─── Excerpt
If bankers are pessimists, why is Stanley Fischer smiling?

Stanley Fischer is governor of the Bank of Israel. He is just beginning a second term in the position. In a recent newspaper interview, he noted that his job requires him to be “concerned” all the time. Yet, if you read the article in full, you will find that this one happy man.

The reasons are not hard to find. Let’s start with the recent past. As a previous Number 2 at the IMF, Fischer knows all about handling financial crises. In late 2008, Israeli politicians left him alone to find a suitable monetary policy to deal with the credit crunch. As they were too busy fighting a general election, there was no opportunity to throw public money at the problem, like in Greece or the UK.

Surprise! Israel was one of the first countries to emerge from the global economic meltdown.

And Israel’s public sector debt today remains serviceable. In fact, there are plans to continue to lower direct and indirect taxation, although a debate remains over what is the correct timing.
──────
─── Data lines
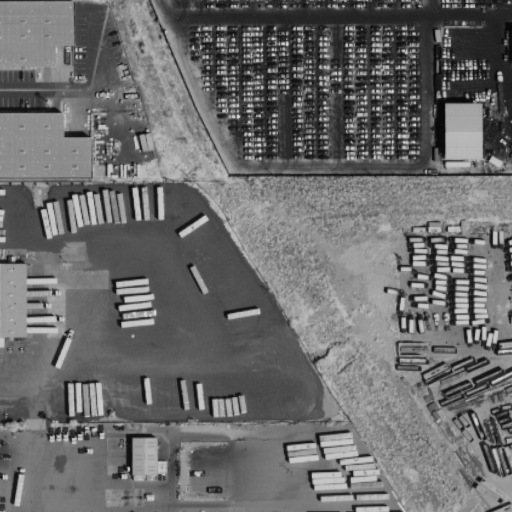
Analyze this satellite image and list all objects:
road: (298, 16)
building: (32, 32)
building: (511, 57)
road: (90, 89)
road: (113, 122)
building: (459, 131)
building: (40, 149)
road: (324, 166)
road: (153, 257)
building: (11, 294)
road: (114, 333)
road: (44, 389)
building: (141, 456)
road: (256, 469)
road: (167, 470)
road: (3, 502)
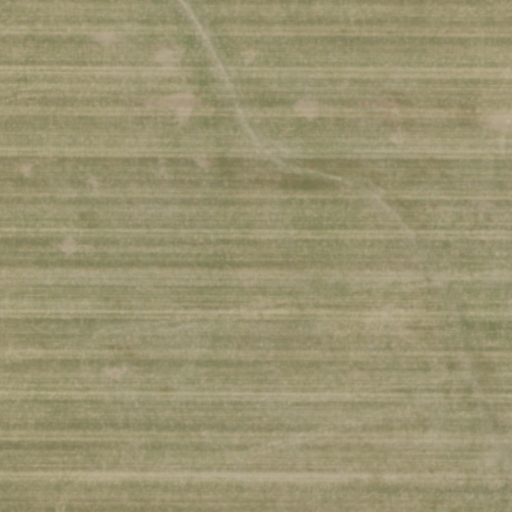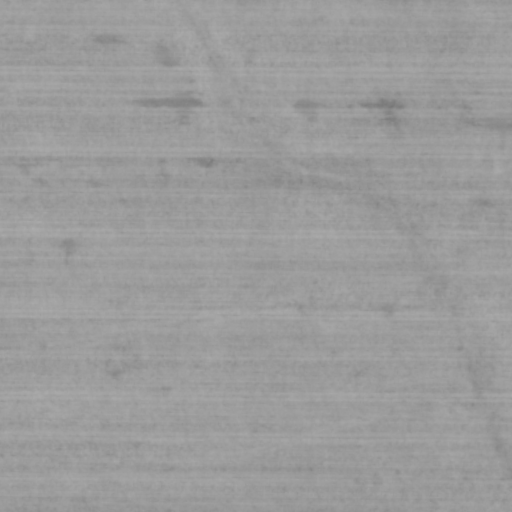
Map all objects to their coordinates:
crop: (256, 256)
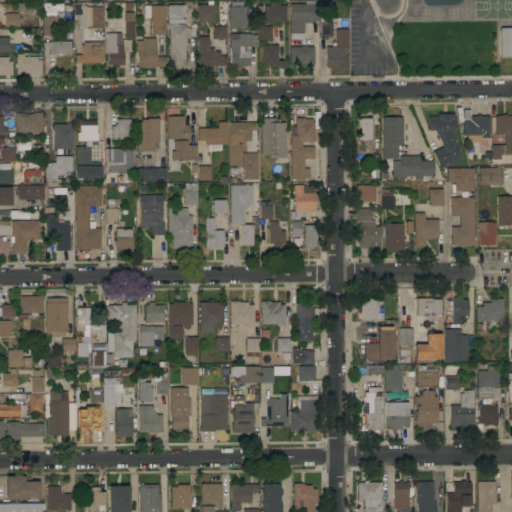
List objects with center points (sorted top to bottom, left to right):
building: (1, 1)
road: (391, 3)
park: (493, 9)
building: (176, 10)
building: (204, 12)
building: (204, 12)
building: (273, 14)
building: (275, 14)
building: (87, 16)
building: (86, 17)
building: (236, 17)
building: (154, 18)
building: (237, 18)
building: (298, 18)
building: (10, 19)
building: (11, 19)
building: (155, 19)
building: (300, 20)
road: (365, 21)
building: (128, 25)
building: (49, 26)
building: (129, 26)
building: (326, 27)
building: (217, 32)
building: (219, 32)
building: (263, 33)
building: (264, 33)
building: (176, 35)
building: (178, 41)
building: (5, 42)
building: (505, 42)
building: (506, 42)
building: (5, 45)
building: (55, 47)
building: (56, 47)
building: (240, 48)
building: (241, 48)
park: (445, 48)
building: (91, 49)
building: (113, 50)
building: (337, 50)
building: (118, 51)
building: (336, 51)
building: (89, 53)
building: (146, 54)
building: (148, 54)
building: (207, 54)
building: (208, 54)
building: (299, 54)
building: (301, 55)
building: (269, 56)
building: (271, 56)
building: (4, 64)
building: (27, 65)
building: (27, 65)
building: (5, 66)
road: (424, 90)
road: (168, 92)
building: (27, 122)
building: (27, 123)
building: (1, 125)
building: (474, 127)
building: (474, 127)
building: (2, 128)
building: (363, 128)
building: (119, 129)
building: (364, 129)
building: (120, 130)
building: (86, 132)
building: (240, 132)
building: (239, 133)
building: (146, 134)
building: (212, 134)
building: (502, 135)
building: (61, 136)
building: (62, 136)
building: (213, 136)
building: (390, 136)
building: (391, 136)
building: (443, 136)
building: (271, 137)
building: (501, 137)
building: (272, 138)
building: (178, 140)
building: (445, 140)
building: (1, 141)
building: (178, 141)
building: (0, 145)
building: (300, 147)
building: (300, 147)
building: (85, 151)
building: (148, 152)
building: (7, 153)
building: (8, 153)
building: (81, 155)
building: (118, 160)
building: (119, 160)
building: (510, 164)
building: (248, 166)
building: (250, 166)
building: (410, 167)
building: (412, 167)
building: (57, 168)
building: (5, 170)
building: (57, 170)
building: (86, 171)
building: (204, 173)
building: (151, 175)
building: (488, 175)
building: (6, 176)
building: (489, 176)
building: (460, 178)
building: (460, 178)
building: (29, 192)
building: (29, 192)
building: (189, 193)
building: (365, 193)
building: (190, 194)
building: (4, 195)
building: (371, 195)
building: (5, 196)
building: (302, 197)
building: (434, 197)
building: (435, 197)
building: (57, 198)
building: (385, 200)
building: (238, 201)
building: (302, 201)
building: (239, 202)
building: (218, 206)
building: (219, 206)
building: (264, 210)
building: (503, 210)
building: (504, 210)
building: (111, 212)
building: (264, 212)
building: (149, 213)
building: (151, 213)
building: (85, 216)
building: (86, 217)
building: (462, 220)
building: (461, 221)
building: (179, 227)
building: (3, 228)
building: (4, 228)
building: (179, 228)
building: (295, 229)
building: (365, 229)
building: (365, 229)
building: (422, 229)
building: (424, 229)
building: (57, 231)
building: (23, 232)
building: (274, 233)
building: (485, 233)
building: (486, 233)
building: (22, 234)
building: (275, 234)
building: (211, 235)
building: (245, 235)
building: (246, 235)
building: (59, 236)
building: (212, 236)
building: (308, 236)
building: (309, 236)
building: (392, 237)
building: (393, 237)
building: (122, 240)
building: (122, 240)
building: (3, 246)
building: (3, 247)
road: (403, 274)
road: (169, 275)
road: (338, 301)
building: (29, 304)
building: (30, 304)
building: (427, 306)
building: (428, 306)
building: (457, 309)
building: (458, 309)
building: (5, 310)
building: (368, 310)
building: (369, 310)
building: (488, 310)
building: (7, 311)
building: (152, 313)
building: (240, 313)
building: (271, 313)
building: (271, 313)
building: (490, 313)
building: (54, 314)
building: (152, 314)
building: (179, 314)
building: (241, 314)
building: (209, 316)
building: (209, 316)
building: (55, 317)
building: (177, 318)
building: (302, 322)
building: (301, 323)
building: (4, 327)
building: (5, 328)
building: (120, 330)
building: (121, 330)
building: (86, 332)
building: (174, 332)
building: (148, 334)
building: (149, 334)
building: (403, 336)
building: (404, 341)
building: (220, 343)
building: (66, 344)
building: (221, 344)
building: (281, 344)
building: (282, 344)
building: (67, 345)
building: (189, 345)
building: (190, 345)
building: (250, 345)
building: (379, 345)
building: (380, 345)
building: (454, 345)
building: (455, 346)
building: (252, 347)
building: (428, 347)
building: (429, 347)
building: (302, 356)
building: (301, 357)
building: (14, 358)
building: (15, 359)
building: (97, 359)
building: (26, 362)
building: (50, 363)
building: (36, 373)
building: (246, 373)
building: (304, 373)
building: (306, 373)
building: (245, 374)
building: (265, 375)
building: (266, 375)
building: (188, 376)
building: (188, 376)
building: (7, 378)
building: (425, 378)
building: (425, 378)
building: (450, 378)
building: (8, 379)
building: (391, 379)
building: (392, 380)
building: (449, 382)
building: (486, 382)
building: (485, 383)
building: (36, 385)
building: (161, 385)
building: (112, 387)
building: (159, 387)
building: (143, 390)
building: (110, 391)
building: (143, 391)
building: (94, 393)
building: (35, 394)
building: (35, 402)
building: (424, 407)
building: (178, 408)
building: (179, 408)
building: (370, 408)
building: (424, 409)
building: (9, 410)
building: (12, 410)
building: (371, 410)
building: (461, 410)
building: (462, 410)
building: (58, 411)
building: (274, 411)
building: (212, 412)
building: (212, 412)
building: (275, 412)
building: (303, 414)
building: (304, 414)
building: (395, 414)
building: (487, 414)
building: (395, 415)
building: (486, 415)
building: (241, 417)
building: (242, 418)
building: (86, 419)
building: (87, 419)
building: (147, 419)
building: (148, 420)
building: (122, 422)
building: (122, 423)
building: (0, 430)
building: (1, 430)
building: (22, 430)
building: (23, 430)
road: (425, 456)
road: (169, 457)
building: (511, 485)
building: (511, 486)
building: (20, 488)
building: (20, 488)
building: (241, 494)
building: (368, 494)
building: (398, 495)
building: (400, 495)
building: (484, 495)
building: (485, 495)
building: (178, 496)
building: (179, 496)
building: (369, 496)
building: (423, 496)
building: (456, 496)
building: (457, 496)
building: (210, 497)
building: (243, 497)
building: (270, 497)
building: (271, 497)
building: (302, 497)
building: (424, 497)
building: (94, 498)
building: (117, 498)
building: (147, 498)
building: (148, 498)
building: (209, 498)
building: (303, 498)
building: (56, 499)
building: (56, 499)
building: (93, 499)
building: (118, 499)
building: (20, 507)
building: (21, 507)
building: (249, 510)
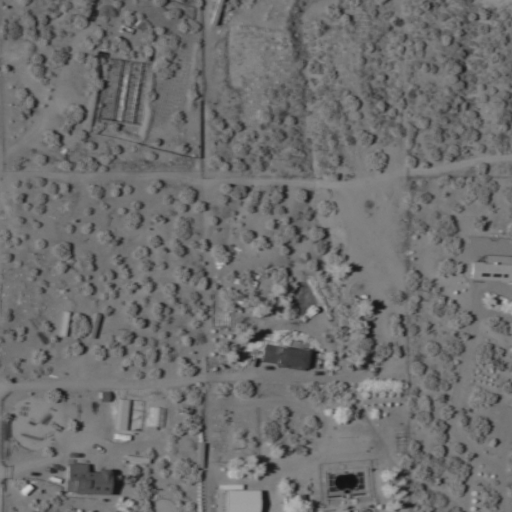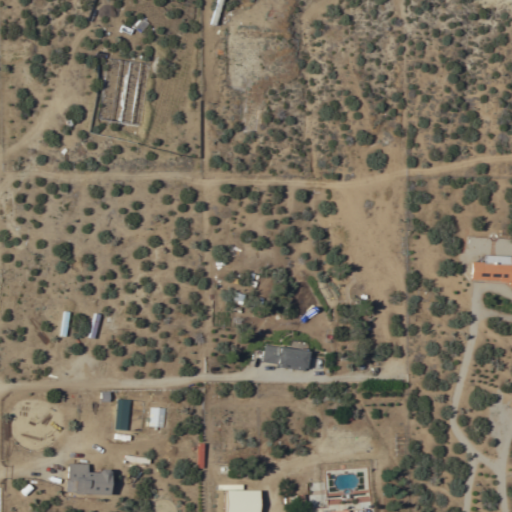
──────
- To be done
• 1. Quote verbatim the lines in the entries from the line containing "List objects with" through the line containing "building: (237, 18)", including both of those lines.
• 2. Write the next part of the article about Stanley Fischer at the Bank of Israel, beginning after its final sentence.

- Answer set
• 1.
List objects with center points (sorted top to bottom, left to right):
building: (1, 1)
road: (391, 3)
park: (493, 9)
building: (176, 10)
building: (204, 12)
building: (204, 12)
building: (273, 14)
building: (275, 14)
building: (87, 16)
building: (86, 17)
building: (236, 17)
building: (154, 18)
building: (237, 18)

• 2.
Fischer is also thrilled at the opportunities presented by Israel joining the OECD. This will open up the economy to new lines of investment and credit. In the long term, this will help the government to secure balanced budgets.

Domestically, the economy knows that thre is a wise and caring official in charge. In the past year, Foreign currency speculators have been fought off. The head of the country’s largest bank has been forced to resign. And May 2010 has seen the cenral bank prick a potential real estate bubble.

So, whilst the soars of Athens can still be felt across Europe, Israel still remains an economic pleasure spot in the Mediterranean basin. Thanks Stan! Your keep on with your fretting, whilst us poor civilians reap the benefits.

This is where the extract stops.